MHD mixed convection of nanofluid in a flexible walled inclined lid-driven L-shaped cavity under the effect of internal heat generation

Abstract

In this study, mixed convective flow of nanofluid in an inclined L-shaped cavity which has elastic walls is numerically analyzed under the effects of internal heat generation and magnetic field by using the finite element technique with the Arbitrary-Lagrangian–Eulerian method. Simulations are performed for different values Richardson number (between 0.03 and 30), inclination angle of the cavity (between 0°and 180°), Hartmann number (between 0 and 50), orientation angle of the magnetic field (between 0°and 90°), internal Rayleigh number (between 104 and 106), solid nanoparticle volume fraction (between 0 and 0.04), flexible wall elastic modulus (between 104 and 108) and aspect ratio (between 0.2 and 0.7) of the L-shaped cavity.

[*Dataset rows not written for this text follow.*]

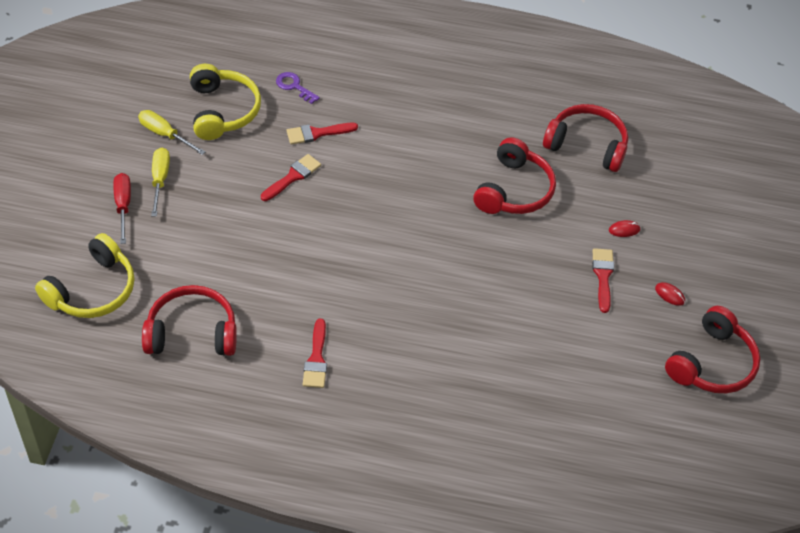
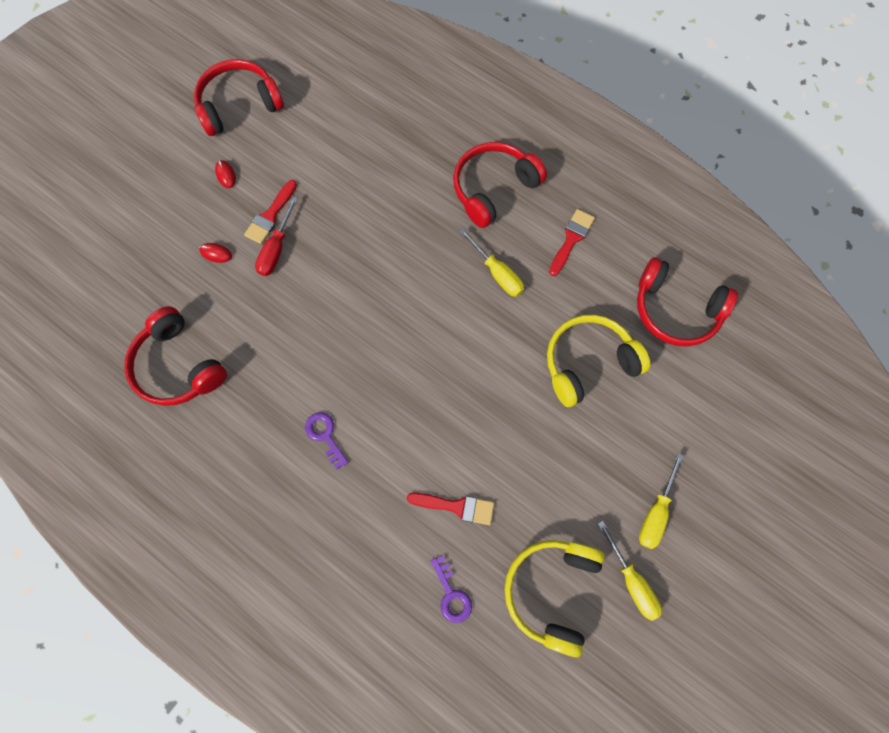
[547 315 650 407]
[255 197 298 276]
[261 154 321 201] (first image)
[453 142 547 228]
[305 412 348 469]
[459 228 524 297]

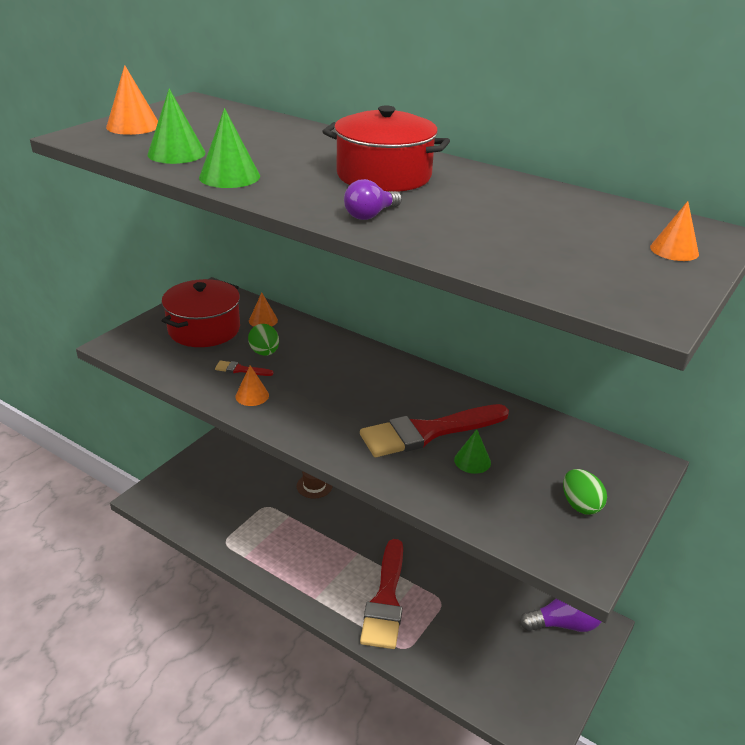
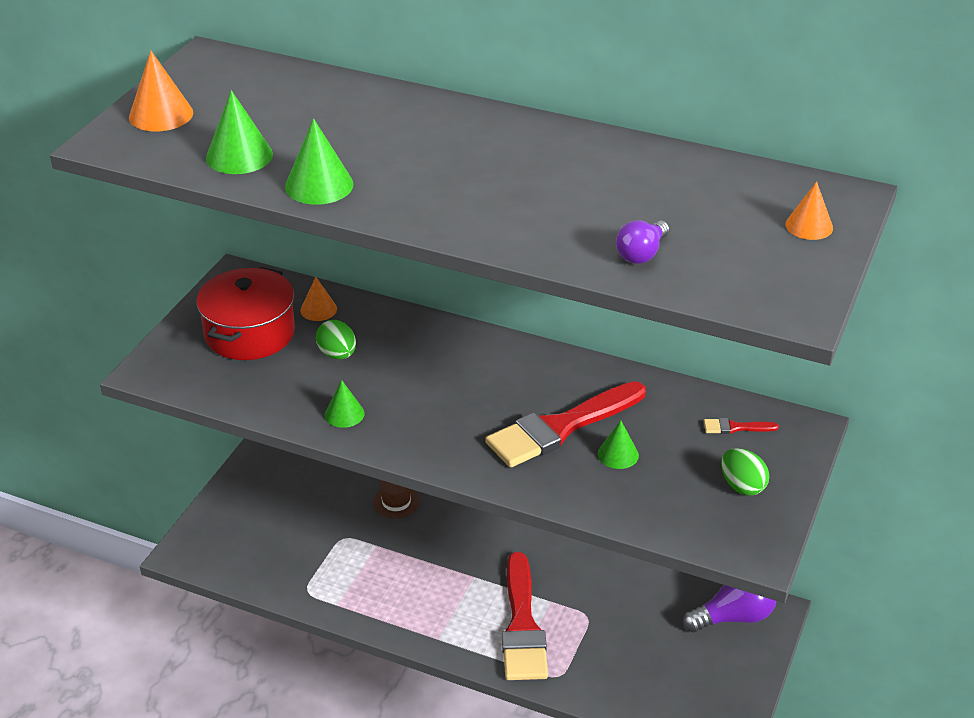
[704 418 779 434]
[324 380 365 428]
[322 105 450 192] (first image)
[616 221 669 264]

It was observed that the effects of elastic wall on the convective heat transfer features are significant for the lowest value of Richardson number and lowest values of elastic modulus while 11% of discrepancy is obtained in the average Nusselt number when cavity with elastic and rigid walls is compared. The impact of the magnetic inclination angle is significant when compared to magnetic field strength for the variation of the average Nusselt number. Cavity inclination angle has significant impacts on the variation of the average Nusselt number for water and nanofluid. A higher size of the cold wall (aspect ratio) increases the heat transfer rate while the internal Rayleigh number reduces it. Enhancement in the average Nusselt number is about 15%–19% at highest nanoparticle volume fraction of the nanofluid while the trends in the convective heat transfer features with respect to changes in the pertinent parameters are similar for water and nanofluid.